* **EXCERPTED TEXT**:

★ ★ ★ ★ ★

#week2 When should a mentor of teacher-research be directive, if at all? #week2


Richard Smith
 
Edited

Just a reminder that the activities for this week in our EVO are here: 
https://groups.io/g/Mentoring-TR/wiki/Week-2-%E2%80%93--starting-Jan.-19-%E2%80%93-Developing-topics-and-questions 

It may be that you're not currently mentoring anyone to do teacher-research, and/or have already moved beyond the stage of  'deciding on a topic / research questions' and/or at the present time can't find someone to have a mentoring dialogue like that in the 'Files' section ('Identifying areas of uncertainty through mentoring dialogue'). 

If so, you may find the following question more relevant to comment on - it's one that bothers me sometimes: 

'Are there times, in your experience, when it is good to be directive - though not necessarily judgmental - when mentoring teacher-research, and for what reasons / on what occasions?'


Rossana Piccini
 

This is a good question. Whether it is justified or not, I can think of cases in which it seems that being directive actually helps:
> when teachers lack confidence or agency, whether due to lack of experience or because their development towards autonomy has been somehow thwarted... In this case they might need a little 'push' as they are not used to 'thinking by themselves'.
> when teachers get stuck and don't seem to get anywhere
> when there are deadlines to be met and/or in order to stop teachers from dropping out...
It bothers me too. Collegiality and self-directedness might need to be taught
(I think I've got something about this- I'll come back later!)


Rossana Piccini
 

(cont.) Though this is not actually about research, I've written this essay for a Trainer Development course and this question was one I tried to deal with... In it, I refer to this paper*, which addresses this issue. *  https://academic.oup.com/eltj/article-abstract/67/3/302/628178?redirectedFrom=fulltext   


Elizabeth Bekes
 

Dear Rossana,

Yours is an excellent paper, I love the values underpinning it as well as the clarity and brevity. Of course, what I call the 'Alchemist effect' --"When you want something, all the universe conspires in helping you to achieve it."-- , has kicked in again, because this week we are carrying out peer observations in order to help each other identify specific issues and challenges falling under several large topics. These are done voluntarily by both observers and observees, and are considered to be of great benefit for the future of our EAR projects. I have now sent out your essay to the seven participants immediately involved, but I'm going to share it with the rest of the group. too. We are having a whole group meeting at the beginning of February, and I am hoping to find that your principled (as well as very practical) considerations will have been taken on board and contributed to providing helpful feedback to each other.

★ ★ ★ ★ ★

* **RECORDED INFORMATION**:
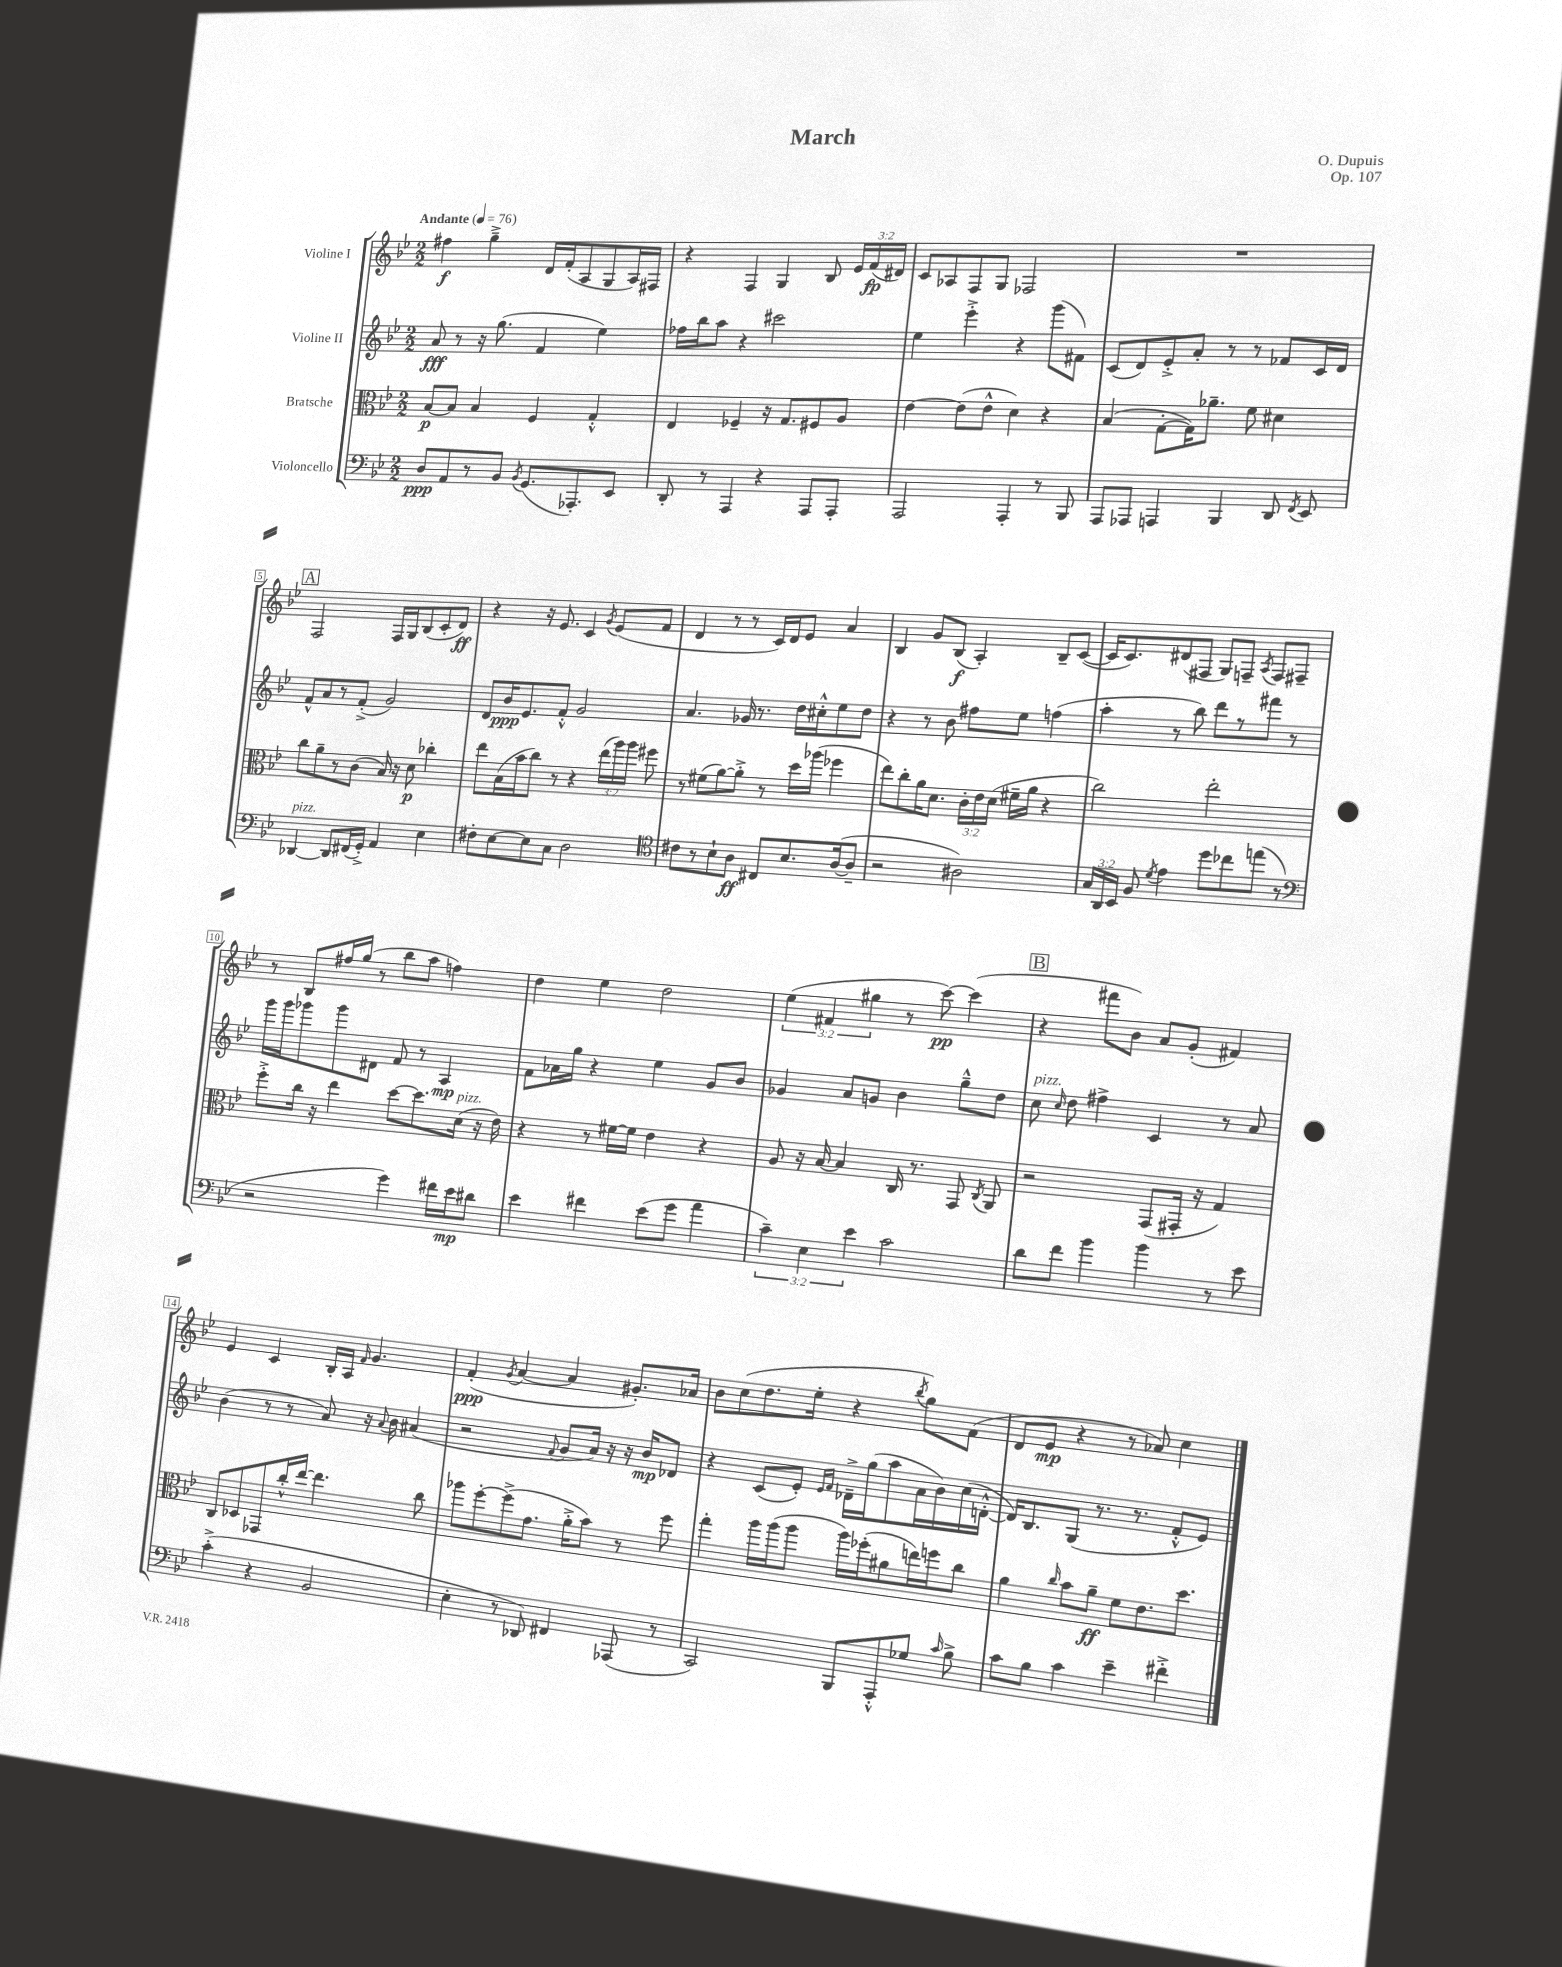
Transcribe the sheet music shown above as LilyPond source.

\header { title = "March" composer = "O. Dupuis" opus = "Op. 107" }
<<
\new StaffGroup <<
\new Staff = "s0" \with { instrumentName = "Violine I" } {
    \clef treble \key bes \major \numericTimeSignature \time 2/2 \override Staff.TupletNumber.text = #tuplet-number::calc-fraction-text \tempo "Andante" 4 = 76
    \autoBeamOff fis''4\f g''4---> d'16[ f'16-.( a8 g8 a16) fis16] |
    r4 f4 g4 bes8 \tuplet 3/2 { ees'16[ f'16\fp( dis'16]) } |
    c'8[ aes8 f8 g8] fes2 |
    R1 |
    \mark \markup { \box "A" } f2 f16[ g16 bes8( c'8-. d'8]\ff) |
    r4 r16 ees'8. c'4 \acciaccatura { g'8 } ees'8[( f'8] |
    d'4 r8 r8 c'16[) d'16 ees'8] a'4 |
    bes4 g'8[ bes8]\f( a4-.) bes8[-- c'8]~( |
    c'16[ c'8.) dis'8( fis8] g8[) f8]-- \acciaccatura { a8 } f8[ fis8]-- |
    r8 bes8[ fis''16 g''16]( r8 bes''8[ a''8] f''4) |
    d''4 ees''4 d''2 |
    \tuplet 3/2 { ees''4( fis'4 gis''4 } r8 c'''8~\pp) c'''4( |
    \mark \markup { \box "B" } r4 fis'''8[ bes'8]) a'8[ g'8]-.( fis'4) |
    ees'4 c'4 bes16[-. a16] \grace { f'16 } g'4. |
    f'4-.\ppp( \acciaccatura { g'8 } a'4~ a'4 gis'8.[-.) aes'16] |
    bes'8[ c''8( d''8. ees''16]-. r4 \acciaccatura { bes''8 } g''8[) f'8]( |
    d'8[ ees'8]\mp r4 r8 aes'8) c''4 \bar "|." |
}
\new Staff = "s1" \with { instrumentName = "Violine II" } {
    \clef treble \key bes \major \numericTimeSignature \time 2/2
    \autoBeamOff a'8\fff r8 r16 g''8.( f'4 ees''4) |
    fes''16[ bes''16 a''8] r4 cis'''2 |
    ees''4 ees'''4-.-> r4 g'''8[( fis'8]) |
    c'8[( d'8) ees'8-.-> a'8]-. r8 r8 fes'8[ c'16 d'16] |
    \mark \markup { \box "A" } f'8[-^ a'8 r8 f'8]-.->( g'2) |
    d'8[ bes'16\ppp ees'8. f'8]-.-^ g'2 |
    a'4. ges'16 r8. d''16[ cis''16-.-^ ees''8 d''8] |
    r4 r8 bes'8 fis''8[ ees''8] f''4( |
    a''4-. r8 bes''8) d'''8[ r8 fis'''8] r8 |
    g'''16[ g'''16 ges'''8 ges'''8 dis'8] f'8 r8 a4\mp |
    f'8[ aes'16 g''16] r4 ees''4 g'8[ bes'8] |
    ges'4 a'8[ g'8] bes'4 g''8[---^ d''8] |
    \mark \markup { \box "B" } c''8^\markup { \italic "pizz." } \grace { c''16 } d''8 fis''4-> c'4 r8 a'8 |
    bes'4( r8 r8 a'8) r16 \appoggiatura { a'8 } bes'16 ais'4( |
    r2 \appoggiatura { f'8 } g'8[ a'16]) r16 r16 bes'16[\mp des'8] |
    r4 c'8[( ees'8]-.) \grace { ees'16[ f'16] } des'16[---> g''16( a''8 a'16 bes'16) c''16( d'16]~-.-^ |
    d'16[) bes8. g8]( r8. r8. f'8[-.-^ ees'8]) \bar "|." |
}
\new Staff = "s2" \with { instrumentName = "Bratsche" } {
    \clef alto \key bes \major \numericTimeSignature \time 2/2 \override Staff.TupletNumber.text = #tuplet-number::calc-fraction-text
    \autoBeamOff bes8[~\p bes8] bes4 f4 g4-.-^ |
    ees4 fes4-- r16 g8.[ fis8 a8] |
    ees'4~ ees'8[( ees'8]-^ d'4) r4 |
    bes4( g8[~-. g16) aes'8.]-- f'8 dis'4 |
    \mark \markup { \box "A" } c''8[ a'8-- r8 c'8]( bes16) r16 d'8\p ces''4-. |
    ees''8[ bes16( bes'16 c''8]) r8 r4 \tuplet 3/2 { ees''16[( a''16) a''16] } fis''8 |
    r8 fis'8[( a'8~) a'8]-.-> r8 d''16[ aes''16]( fes''4 |
    ees''8[) c''8-. a'16 d'8.] \tuplet 3/2 { c'16[-. ees'16 d'16]( } fis'16[-- a'16] r4 |
    c''2) ees''2-. |
    f''8[-.-> c''16] r16 ees''4 d''8[~ d''8. d'16]^\markup { \italic "pizz." }( r16 ees'16) |
    r4 r8 fis'16[~ fis'16] ees'4 r4 |
    a8 r16 bes16~ bes4 c16 r8. g,8 \acciaccatura { c8 } a,8 |
    \mark \markup { \box "B" } r2 g,8[( gis,16]-. r16 g4) |
    c8[ des8 ges,8 c''16-.-^ ees''16]~ ees''4. c''8 |
    aes''8[ f''8~-. f''8->( g'8.] a'16[-.-> bes'8]) r8 f''8 |
    g''4-. a''16[ a''16( a''8] a''16[) fes''16-.( ais'8 e''16) f''16 c''8] |
    a'4 \grace { c''16 } bes'8[ a'8]--\ff f'8[ ees'8. d''8.] \bar "|." |
}
\new Staff = "s3" \with { instrumentName = "Violoncello" } {
    \clef bass \key bes \major \numericTimeSignature \time 2/2 \override Staff.TupletNumber.text = #tuplet-number::calc-fraction-text
    \autoBeamOff d8[\ppp a,8 r8 bes,8] \acciaccatura { bes,8 } g,8.[( aes,,8.-.) ees,8] |
    d,8-. r8 a,,4 r4 a,,8[ a,,8]-. |
    a,,2 a,,4-. r8 bes,,8 |
    a,,8[ aes,,8] a,,4 bes,,4 d,8 \acciaccatura { f,8 } ees,8 |
    \mark \markup { \box "A" } des,4~^\markup { \italic "pizz." } des,8[ fis,16( g,16]-.->) a,4 ees4 |
    fis8[-. ees8~ ees8 c8] d2 |
    \clef tenor cis'8[ r8 bes8-! a8]\ff cis8[ bes8. a16~( a8]-- |
    r2 ais2) |
    \tuplet 3/2 { g16[ a,16 bes,16] } f8 \acciaccatura { d'8 } ees'4 d''8[ ces''8 e''8]( r8 |
    \clef bass r2 g'4) fis'16[ ees'16\mp dis'8] |
    ees'4 fis'4 ees'8[( g'8] a'4 |
    \tuplet 3/2 { c'4--) ees4 ees'4 } c'2 |
    \mark \markup { \box "B" } d'8[ f'8] bes'4 bes'4 r8 ees'8 |
    c'4-.->( r4 bes,2 |
    ees4-. r8 des,8) fis,4 aes,,8( r8 |
    c,2) bes,,8[ a,,8-.-^ ges8] \grace { c'16 } bes8-> |
    c'8[ bes8] c'4 ees'4-- fis'4-.-> \bar "|." |
}
>>
>>
\layout { \context { \Score \override BarNumber.stencil = #(make-stencil-boxer 0.1 0.3 ly:text-interface::print) } }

★ ★ ★ ★ ★

* **STATED GOAL**:
Extend the discussion thread on whether a mentor of teacher-research should be directive, starting right after its final sentence.

* **RESULT**:
Elizabeth Bekes
 

Richard has posed an important question and, in her message, Rossana gives good examples of when a more directive approach might be good. I wholly identify with the deadlines aspect. Last week, we had about 8 hours left to submit a small research grant application and some quick thinking and firm direction was required. I set up the 'activity' so that each group member was working on a task: one on finding a couple of references and knocking them into APA format, another two filling in the form and discussing the exact wording of our responses, while I was hovering around. In the final stages, our native-speaker member had a good read through (we told her we could do it, but for us, NNESTs, it would take longer. There was a sense of immediacy about this authentic task, which seemed to energise these teacher educators: the image I shared in the last webinar intended to catch that mood.


Rossana Piccini
 

Thanks a lot, Elizabeth! I'm so glad that you have found it useful, indeed! And loved the idea of the 'alchemist effect' - it seems to prove itself over and over, doesn't it?  ♥☺

Deadlines...yes, I've had cases like the one you describe, Elizabeth,  and what you did sounds familiar too. In an ideal world, everyone should be able to learn and accomplish things at their own pace, but this is not always possible in professional life.

Looking forward to other participants' ideas regarding this interesting question.


Ravinarayan Chakrakodi
 

Yes, it is necessary to take control of the situation , to assert and to instruct at times. This happens when teacher researchers do not meet the timeline, when they highlight only positive experiences but do not share the challenges they experienced while doing research. We need to be directive when they take things for granted, when they do not show much progress in their work.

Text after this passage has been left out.